Tuesday, November 28, 2006

On The Waterfront” 1954



Theme: REDEMPTION! It follows man who has done horrible things in the past and wants to redeem himself with the help of an innocent catholic girl and an upset labor priest.

Genre: Drama/Gangster with hints of Film Noir

Canonical: New York City docks of the late 1940’s. It is a world filled with wealthy gangsters, struggling longshoremen and the Catholic Church. (People are D&D.)

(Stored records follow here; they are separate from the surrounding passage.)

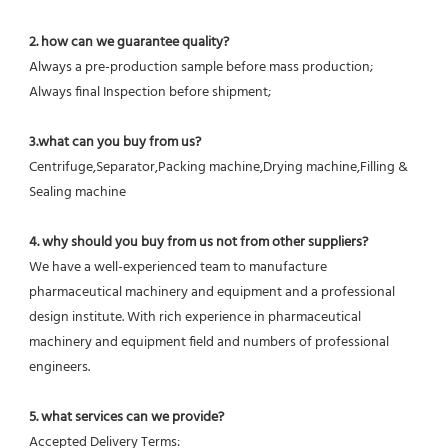
2. how can we guarantee quality?
Always a pre-production sample before mass production;
Always final Inspection before shipment;
3.what can you buy from us?
Centrifuge,Separator,Packing machine,Drying machine,Filling & 
Sealing machine
4. why should you buy from us not from other suppliers?
We have a well-experienced team to manufacture 
pharmaceutical machinery and equipment and a professional 
design institute. With rich experience in pharmaceutical 
machinery and equipment field and numbers of professional 
engineers.
5. what services can we provide?
Accepted Delivery Terms: 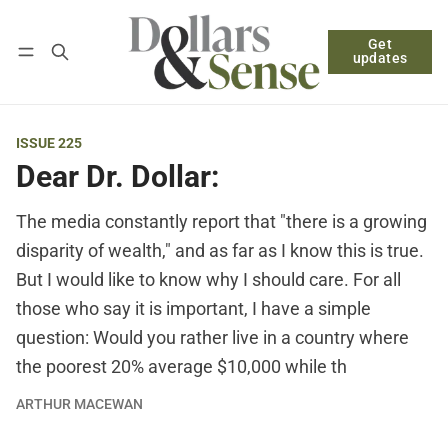
Get
Follow
Log in
Subscribe
updates
ISSUE 225
Dear Dr. Dollar:
The media constantly report that "there is a growing
disparity of wealth," and as far as I know this is true.
But I would like to know why I should care. For all
those who say it is important, I have a simple
question: Would you rather live in a country where
the poorest 20% average $10,000 while th
ARTHUR MACEWAN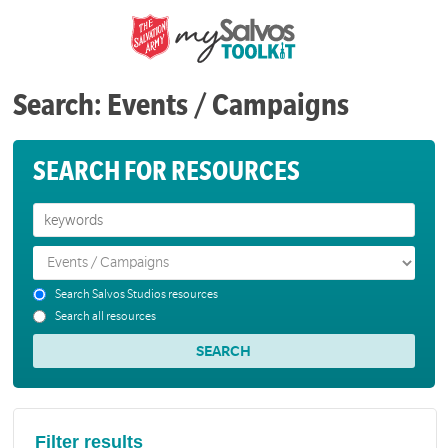
Search: Events / Campaigns
SEARCH FOR RESOURCES
Search Salvos Studios resources
Search all resources
Filter results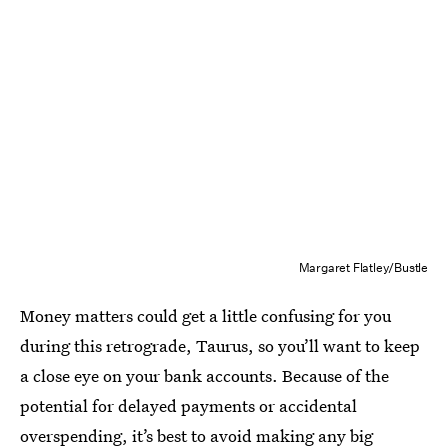
Margaret Flatley/Bustle
Money matters could get a little confusing for you
during this retrograde, Taurus, so you’ll want to keep
a close eye on your bank accounts. Because of the
potential for delayed payments or accidental
overspending, it’s best to avoid making any big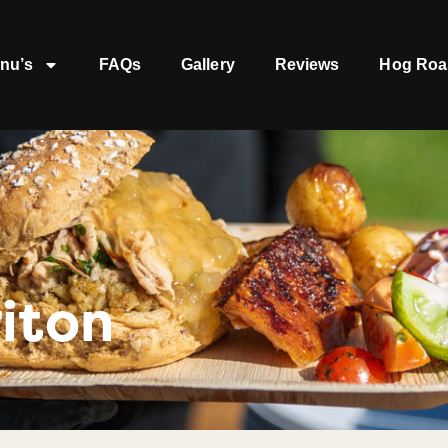
nu’s
FAQs
Gallery
Reviews
Hog Roa
iton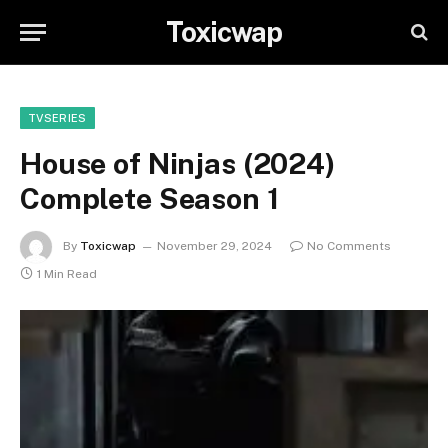
Toxicwap
TVSERIES
House of Ninjas (2024)
Complete Season 1
By
Toxicwap
November 29, 2024
No Comments
1 Min Read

History: “On the Waterfront” was based on articles published in the New York Sun by Malcom Johnson who won the Pulitzer Prize for local reporting in 1949.

Director- Elia Kazan
• Studied at Yale School of Drama
• Theatre credits “A Streetcar Names Desire” and Cat on a Hot Tin Roof” which put Tennessee Williams in the spotlight for writing. He also did the same thing for Aurthur Miller directing “All My Sons” and “Death of a Salesman.”
• Did little directing in the scenes. Relied on talents of the actors and use of small items and props. Did not change sets or spice up locations. Wanted the true dark and filthy mood to be captured.
• Had a dislike for the producer, Sam Spiegel, because he was in it for the $$$.
• Most famous scene in cab ride, there was no directing. Just a cab shell, great acting, camera work, sound effect of a light switch of interior, and the exterior lighting of the streets.

Priest John Corridan was the real life version on Father Barry. He was a chain smoking, fast talking labor priest who was fed up with injustice. Bud Schulberg spent months interviewing the longshoremen, drinking in the union and mobster bars, also spent weeks with Corridan.

Commentary
• Brandow vs. Sinatra for lead role
• All brilliant movies tend to happen by accident. You bring together 250 strangers for one project and things you did not expect happen. (i.e. wedding scene with dancing and night/day scene.
• Neorealist, Documentary, Flat Style. No extreme beauty.